Nor is it exclusively about her faith journey although Lisa is incredibly honest as she talks of her struggle with faith, trying to discover what or who she believes god is, if she even believed at all. With her life a Christian music maker and church planter I can only begin to understand the struggle this must have been for her. Yet as a human I find it totally relatable; especially going through a time right now where I too am trying to figure out what I really believe instead of simply accepting what I have been told to believe.
She writes “a collapse of beliefs leads us to the opening of something true. A collapse of social structure leads us to see human essence.”
The book is not only a look at her personal journey, but in a very real way, it affords you permission to be on your own, to let you know that it is ok to question everything. The book in many ways, is “someone reaching a hand out of the darkness and guiding the way”.
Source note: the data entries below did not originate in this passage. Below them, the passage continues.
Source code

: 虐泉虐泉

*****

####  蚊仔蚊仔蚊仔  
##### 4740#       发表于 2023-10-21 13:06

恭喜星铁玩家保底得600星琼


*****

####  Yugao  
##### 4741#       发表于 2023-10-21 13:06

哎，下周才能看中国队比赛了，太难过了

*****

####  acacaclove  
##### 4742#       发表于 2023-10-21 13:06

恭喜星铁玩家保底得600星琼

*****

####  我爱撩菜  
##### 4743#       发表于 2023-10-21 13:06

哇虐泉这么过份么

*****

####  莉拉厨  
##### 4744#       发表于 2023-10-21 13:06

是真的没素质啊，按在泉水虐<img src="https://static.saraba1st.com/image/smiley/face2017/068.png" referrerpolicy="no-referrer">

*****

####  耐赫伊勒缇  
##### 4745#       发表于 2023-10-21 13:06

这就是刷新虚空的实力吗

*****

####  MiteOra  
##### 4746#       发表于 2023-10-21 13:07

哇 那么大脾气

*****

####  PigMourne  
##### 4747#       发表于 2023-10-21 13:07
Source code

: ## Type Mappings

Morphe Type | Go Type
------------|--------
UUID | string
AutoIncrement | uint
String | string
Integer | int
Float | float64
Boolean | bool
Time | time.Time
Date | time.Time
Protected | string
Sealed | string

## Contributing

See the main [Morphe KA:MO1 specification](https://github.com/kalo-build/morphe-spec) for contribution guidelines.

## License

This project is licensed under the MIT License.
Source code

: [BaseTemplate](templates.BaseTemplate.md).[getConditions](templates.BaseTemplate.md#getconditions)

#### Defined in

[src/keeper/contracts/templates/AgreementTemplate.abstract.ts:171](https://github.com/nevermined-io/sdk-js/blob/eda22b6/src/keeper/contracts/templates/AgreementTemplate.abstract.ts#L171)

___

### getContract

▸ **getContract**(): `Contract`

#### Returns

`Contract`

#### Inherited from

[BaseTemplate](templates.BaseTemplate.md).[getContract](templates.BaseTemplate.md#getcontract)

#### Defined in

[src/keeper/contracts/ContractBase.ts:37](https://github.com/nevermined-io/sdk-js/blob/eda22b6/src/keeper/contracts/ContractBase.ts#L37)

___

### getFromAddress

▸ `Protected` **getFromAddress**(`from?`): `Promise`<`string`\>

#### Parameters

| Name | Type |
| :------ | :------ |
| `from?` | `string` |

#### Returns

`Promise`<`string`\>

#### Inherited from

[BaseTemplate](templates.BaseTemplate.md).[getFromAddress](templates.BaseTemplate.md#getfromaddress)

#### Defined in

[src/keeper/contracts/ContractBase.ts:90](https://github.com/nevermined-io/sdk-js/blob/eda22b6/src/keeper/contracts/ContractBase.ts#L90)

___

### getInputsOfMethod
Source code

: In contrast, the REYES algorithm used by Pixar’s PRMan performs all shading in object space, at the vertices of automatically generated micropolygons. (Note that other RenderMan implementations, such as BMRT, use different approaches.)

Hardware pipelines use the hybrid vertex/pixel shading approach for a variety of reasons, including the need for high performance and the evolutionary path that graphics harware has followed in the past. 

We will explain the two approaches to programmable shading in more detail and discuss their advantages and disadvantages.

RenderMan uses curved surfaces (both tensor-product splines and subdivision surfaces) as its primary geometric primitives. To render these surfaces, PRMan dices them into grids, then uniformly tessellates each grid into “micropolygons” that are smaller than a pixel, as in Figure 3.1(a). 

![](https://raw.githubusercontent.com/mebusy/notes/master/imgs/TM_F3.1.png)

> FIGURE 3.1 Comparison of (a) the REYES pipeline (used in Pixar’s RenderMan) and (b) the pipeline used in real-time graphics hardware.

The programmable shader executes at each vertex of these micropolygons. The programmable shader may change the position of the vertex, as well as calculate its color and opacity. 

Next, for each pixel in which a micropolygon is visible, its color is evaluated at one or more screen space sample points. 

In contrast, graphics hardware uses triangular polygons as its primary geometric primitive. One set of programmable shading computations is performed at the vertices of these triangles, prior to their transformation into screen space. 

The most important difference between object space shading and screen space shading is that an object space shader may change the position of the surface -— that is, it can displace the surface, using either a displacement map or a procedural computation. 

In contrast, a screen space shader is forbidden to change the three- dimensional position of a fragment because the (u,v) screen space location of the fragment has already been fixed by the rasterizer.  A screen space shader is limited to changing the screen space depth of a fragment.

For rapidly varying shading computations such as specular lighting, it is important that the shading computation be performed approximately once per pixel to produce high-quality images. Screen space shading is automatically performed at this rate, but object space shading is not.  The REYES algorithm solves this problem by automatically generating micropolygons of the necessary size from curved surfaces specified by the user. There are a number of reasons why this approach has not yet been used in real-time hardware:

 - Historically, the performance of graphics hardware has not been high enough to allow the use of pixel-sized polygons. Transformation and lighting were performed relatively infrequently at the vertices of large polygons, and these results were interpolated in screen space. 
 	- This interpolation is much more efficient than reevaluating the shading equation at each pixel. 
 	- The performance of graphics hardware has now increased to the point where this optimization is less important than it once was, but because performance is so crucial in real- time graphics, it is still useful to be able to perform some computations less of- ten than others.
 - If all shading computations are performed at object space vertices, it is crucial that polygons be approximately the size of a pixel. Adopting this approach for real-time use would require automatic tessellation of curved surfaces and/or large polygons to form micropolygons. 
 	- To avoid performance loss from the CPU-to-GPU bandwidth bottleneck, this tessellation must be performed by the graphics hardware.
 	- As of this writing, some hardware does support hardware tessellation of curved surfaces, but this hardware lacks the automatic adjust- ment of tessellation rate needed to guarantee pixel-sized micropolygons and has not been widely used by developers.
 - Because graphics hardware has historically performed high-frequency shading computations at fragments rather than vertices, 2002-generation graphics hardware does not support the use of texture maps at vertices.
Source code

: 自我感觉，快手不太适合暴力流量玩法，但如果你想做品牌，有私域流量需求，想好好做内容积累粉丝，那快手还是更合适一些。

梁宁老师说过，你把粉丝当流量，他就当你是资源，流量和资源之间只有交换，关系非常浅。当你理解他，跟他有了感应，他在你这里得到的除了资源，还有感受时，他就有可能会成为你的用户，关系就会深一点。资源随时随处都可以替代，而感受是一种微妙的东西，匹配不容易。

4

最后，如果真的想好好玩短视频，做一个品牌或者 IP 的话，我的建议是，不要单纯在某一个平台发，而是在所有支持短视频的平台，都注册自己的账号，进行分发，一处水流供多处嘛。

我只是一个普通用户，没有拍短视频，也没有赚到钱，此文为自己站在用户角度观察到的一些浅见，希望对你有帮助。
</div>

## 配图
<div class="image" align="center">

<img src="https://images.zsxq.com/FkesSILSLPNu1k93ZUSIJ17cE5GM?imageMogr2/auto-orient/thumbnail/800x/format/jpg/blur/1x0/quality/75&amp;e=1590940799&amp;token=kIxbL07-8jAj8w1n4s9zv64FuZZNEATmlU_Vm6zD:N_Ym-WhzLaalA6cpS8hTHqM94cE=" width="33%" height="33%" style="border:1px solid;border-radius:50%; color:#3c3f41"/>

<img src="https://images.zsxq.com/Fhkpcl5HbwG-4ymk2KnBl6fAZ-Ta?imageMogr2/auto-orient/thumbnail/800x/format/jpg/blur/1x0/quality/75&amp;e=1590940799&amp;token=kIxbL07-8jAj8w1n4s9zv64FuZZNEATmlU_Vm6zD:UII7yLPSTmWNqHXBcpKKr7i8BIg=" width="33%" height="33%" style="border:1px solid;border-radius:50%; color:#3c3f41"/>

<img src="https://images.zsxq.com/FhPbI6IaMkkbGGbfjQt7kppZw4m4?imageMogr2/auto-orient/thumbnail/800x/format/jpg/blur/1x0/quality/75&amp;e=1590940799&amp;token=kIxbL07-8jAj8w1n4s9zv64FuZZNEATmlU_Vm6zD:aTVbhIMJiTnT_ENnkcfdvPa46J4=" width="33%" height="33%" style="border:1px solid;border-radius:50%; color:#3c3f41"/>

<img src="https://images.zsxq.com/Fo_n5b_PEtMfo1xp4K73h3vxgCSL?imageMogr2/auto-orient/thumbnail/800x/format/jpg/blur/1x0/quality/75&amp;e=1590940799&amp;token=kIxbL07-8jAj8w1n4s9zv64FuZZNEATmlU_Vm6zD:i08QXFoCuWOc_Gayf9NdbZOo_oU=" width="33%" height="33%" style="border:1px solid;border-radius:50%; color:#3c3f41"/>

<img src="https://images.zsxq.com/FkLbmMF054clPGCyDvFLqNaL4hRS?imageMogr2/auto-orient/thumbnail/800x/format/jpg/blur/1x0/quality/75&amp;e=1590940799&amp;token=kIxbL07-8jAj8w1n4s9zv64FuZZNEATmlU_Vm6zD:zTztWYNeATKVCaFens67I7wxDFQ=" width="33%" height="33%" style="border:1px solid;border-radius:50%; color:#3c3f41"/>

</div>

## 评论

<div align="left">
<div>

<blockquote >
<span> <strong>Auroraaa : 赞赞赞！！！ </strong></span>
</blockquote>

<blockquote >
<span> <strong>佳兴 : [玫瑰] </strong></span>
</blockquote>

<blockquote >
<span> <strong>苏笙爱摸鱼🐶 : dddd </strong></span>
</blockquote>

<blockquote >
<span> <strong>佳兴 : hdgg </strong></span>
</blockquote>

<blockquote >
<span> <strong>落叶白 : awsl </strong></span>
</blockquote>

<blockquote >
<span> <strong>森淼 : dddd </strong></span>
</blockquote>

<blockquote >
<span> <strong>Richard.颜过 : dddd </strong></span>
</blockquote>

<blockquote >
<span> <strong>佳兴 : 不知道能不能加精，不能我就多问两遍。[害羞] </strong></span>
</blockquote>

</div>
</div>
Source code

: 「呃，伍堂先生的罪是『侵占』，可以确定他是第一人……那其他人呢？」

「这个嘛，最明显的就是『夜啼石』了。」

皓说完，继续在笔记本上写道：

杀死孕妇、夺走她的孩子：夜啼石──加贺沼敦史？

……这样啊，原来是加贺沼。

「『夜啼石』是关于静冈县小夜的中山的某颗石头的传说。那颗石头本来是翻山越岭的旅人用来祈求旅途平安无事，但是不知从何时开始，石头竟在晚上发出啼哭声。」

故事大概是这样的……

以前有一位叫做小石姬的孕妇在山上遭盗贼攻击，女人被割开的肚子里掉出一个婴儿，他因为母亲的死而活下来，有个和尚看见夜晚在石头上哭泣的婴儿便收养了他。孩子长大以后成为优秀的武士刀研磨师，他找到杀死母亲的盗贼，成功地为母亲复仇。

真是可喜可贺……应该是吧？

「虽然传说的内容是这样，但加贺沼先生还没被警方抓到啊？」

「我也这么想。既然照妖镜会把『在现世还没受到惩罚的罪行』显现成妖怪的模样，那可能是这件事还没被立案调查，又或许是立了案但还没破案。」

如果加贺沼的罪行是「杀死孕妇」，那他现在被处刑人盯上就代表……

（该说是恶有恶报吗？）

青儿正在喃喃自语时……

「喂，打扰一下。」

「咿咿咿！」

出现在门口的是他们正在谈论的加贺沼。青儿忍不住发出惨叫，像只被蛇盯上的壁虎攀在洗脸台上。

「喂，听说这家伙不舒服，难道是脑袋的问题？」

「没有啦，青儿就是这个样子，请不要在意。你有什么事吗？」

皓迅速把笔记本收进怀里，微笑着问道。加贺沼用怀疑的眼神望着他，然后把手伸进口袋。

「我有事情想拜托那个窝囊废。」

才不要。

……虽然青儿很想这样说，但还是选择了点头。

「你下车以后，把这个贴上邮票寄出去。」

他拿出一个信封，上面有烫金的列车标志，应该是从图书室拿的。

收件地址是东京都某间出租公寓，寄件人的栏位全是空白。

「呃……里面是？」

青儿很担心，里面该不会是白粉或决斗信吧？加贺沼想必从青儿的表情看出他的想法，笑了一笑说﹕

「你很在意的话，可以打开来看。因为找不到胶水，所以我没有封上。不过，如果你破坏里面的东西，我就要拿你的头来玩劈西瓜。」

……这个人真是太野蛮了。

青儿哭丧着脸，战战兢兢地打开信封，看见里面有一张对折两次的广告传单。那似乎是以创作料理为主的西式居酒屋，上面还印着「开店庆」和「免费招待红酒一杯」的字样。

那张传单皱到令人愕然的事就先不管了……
She takes on our species’ obsession with measurements and charts and performance. Our societies exist as though there is some permanent contest that must be decided. Whilst there are uses for measurements, our focus on them takes away from the beauty and sanctity of each individual life. We decide who fits in, who can and who cannot do things based on measurements. It’s separation, it is judgement, at it’s worst it is dehumanization. We value measurements and power over wonder and beauty and I for one feel that we have this the wrong way around.
Yet I suppose that is just my perspective and my perspective is no more valid than someone else’s. To think it is (and lets be honest, it is always a struggle not to) would be to give in to the great “ego game” that the world is trying to sell to us.
Lisa says quite succinctly on perspective; that two people can look at the exact same thing and see something completely different “we see things differently because our histories or circumstances give us differing viewpoints.” It is a beautiful section of a beautiful book.
Perspective is so key to understanding life. If we as people can learn to see things from the perspective of others, from our children eyes, from our parents eyes, from our spouses, from those all around us, how much better would our societies be?
At one point, she writes “I realized our words and definitions do a great job of explaining something complex, but definitions just can’t hold the essence of life.” This book is not a book of definitions, for me it truly does hold some of the essence of life.
People’s stories are fascinating, it’s so easy to forget that every single person on this planet has their own unique and intricate story. So before I just copy the entire book for you (I wouldn’t really) I will encourage you to pickup this book and read it, read it with an open heart. It may have something that will really help you, challenge you and make you think. I know it did for me, but I suppose it’s all in how you see it.